A maioria dos navegadores atuais expõe um codificador de AAC direto, sem download. Um navegador não tem esse recurso embutido, então a primeira conversão de AAC nele busca um codificador em WebAssembly uma vez. Decodificar o Ogg acontece na sua máquina de qualquer forma, e o áudio em si nunca atravessa a rede.
Os arquivos têm limite de 100 MB cada, e cem podem ser soltos numa passagem só, devolvidos juntos num ZIP — o formato que esse trabalho de fato costuma chegar, como uma pasta, não um arquivo isolado. Para áudio de jogo ou produto ainda não lançado, poder confirmar na aba de rede que nada foi transmitido vale mais que uma promessa em rodapé.
| OGG | AAC | |
|---|---|---|
| Nome completo | Ogg Audio | Advanced Audio Coding |
| Extensão do arquivo | .ogg, .oga | .aac |
| Tipo de mídia | audio/ogg | audio/aac |
| Compressão | Com perdas — o tamanho é comprado com qualidade | Com perdas — o tamanho é comprado com qualidade |
| Publicado pela primeira vez | 2000 | 1997 |
| Publicado por | Xiph.Org | MPEG |
| Especificação | RFC 3533 | ISO/IEC 13818-7 |
| Licença | Padrão aberto | Padrão aberto |
| Situação hoje | Atual | Atual |
| Canais de áudio | — | até 48 |
| Abre no navegador | Navegadores atuais | Todos os navegadores |
| Considerado no lugar | MP3, OPUS | MP3, OPUS |
AAC abre em qualquer navegador atual. OGG alcança ainda menos navegadores. Se o arquivo vai para uma página web ou um formulário, esse costuma ser todo o motivo da conversão.
VLC lê tanto OGG quanto AAC, então dá para comparar o resultado com o original sem um segundo programa.
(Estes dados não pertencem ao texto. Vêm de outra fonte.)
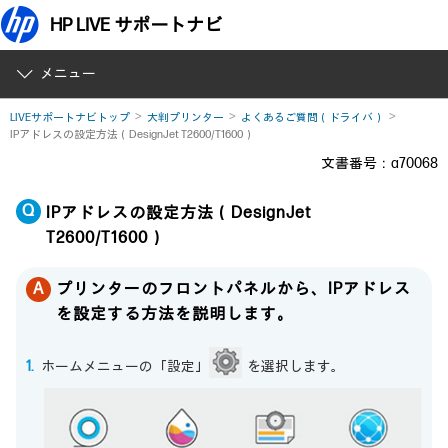
HP LIVE サポートナビ
メニュー
LIVEサポートナビトップ
大判プリンター
よくあるご質問（ドライバ）
IPアドレスの設定方法（DesignJet T2600/T1600）
文書番号：a70068
IPアドレスの設定方法（DesignJet
T2600/T1600）
プリンターのフロントパネルから、IPアドレス
を設定する方法を説明します。
ホームメニューの「設定」
を選択します。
OGG é o formato da Xiph.Org, publicado em 2000. Está descrito em RFC 3533, e vale conhecer se o arquivo precisa sobreviver à ferramenta que o escreveu.
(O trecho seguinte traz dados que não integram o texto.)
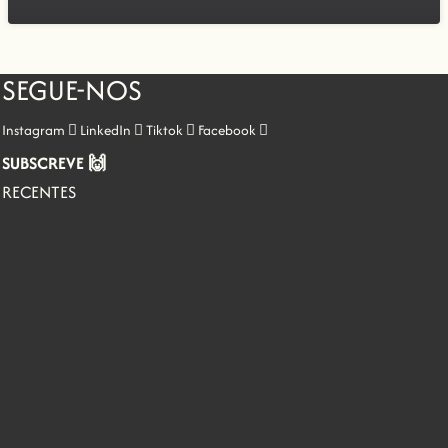
SEGUE-NOS
Instagram
LinkedIn
Tiktok
Facebook
SUBSCREVE 🙌
RECENTES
AAC vem da MPEG é de 1997, descrito em ISO/IEC 13818-7. VLC, FFmpeg e iTunes leem o formato.
Não. Esta conversão acontece inteiramente no seu navegador, então o arquivo não sai do seu aparelho. Você mesmo pode conferir: abra a aba de rede das ferramentas de desenvolvedor e converta alguma coisa. Você verá a própria página e as requisições de estatística e de publicidade com que este serviço é pago, e nenhuma que leve o seu arquivo. O motor deste par específico é mediabunny, um invólucro do WebCodecs, que aproveita os decodificadores do seu próprio aparelho; seu navegador baixa isso uma vez e guarda.
É. Sem conta, sem marca d’água e sem cota diária para gastar: roda no seu próprio aparelho, então você pode voltar quantas vezes quiser. O navegador processa arquivos de até 100 MB, 100 por vez. mediabunny é baixado para a sua máquina e roda lá, e por isso não há contador.
AAC comprime, então dados se perdem. No ajuste padrão isso não aparece; se você quer garantia, aumente a qualidade. Os dois formatos são comprimidos, então esta é uma segunda rodada sobre um áudio que já perdeu detalhe. Escolha o nível de qualidade mais alto se o resultado for editado ou convertido de novo.
Para a conversão, não: ela acontece no navegador que você já tem aberto. Para abrir o resultado você precisa depois do programa com que o seu aparelho normalmente exibe Advanced Audio Coding.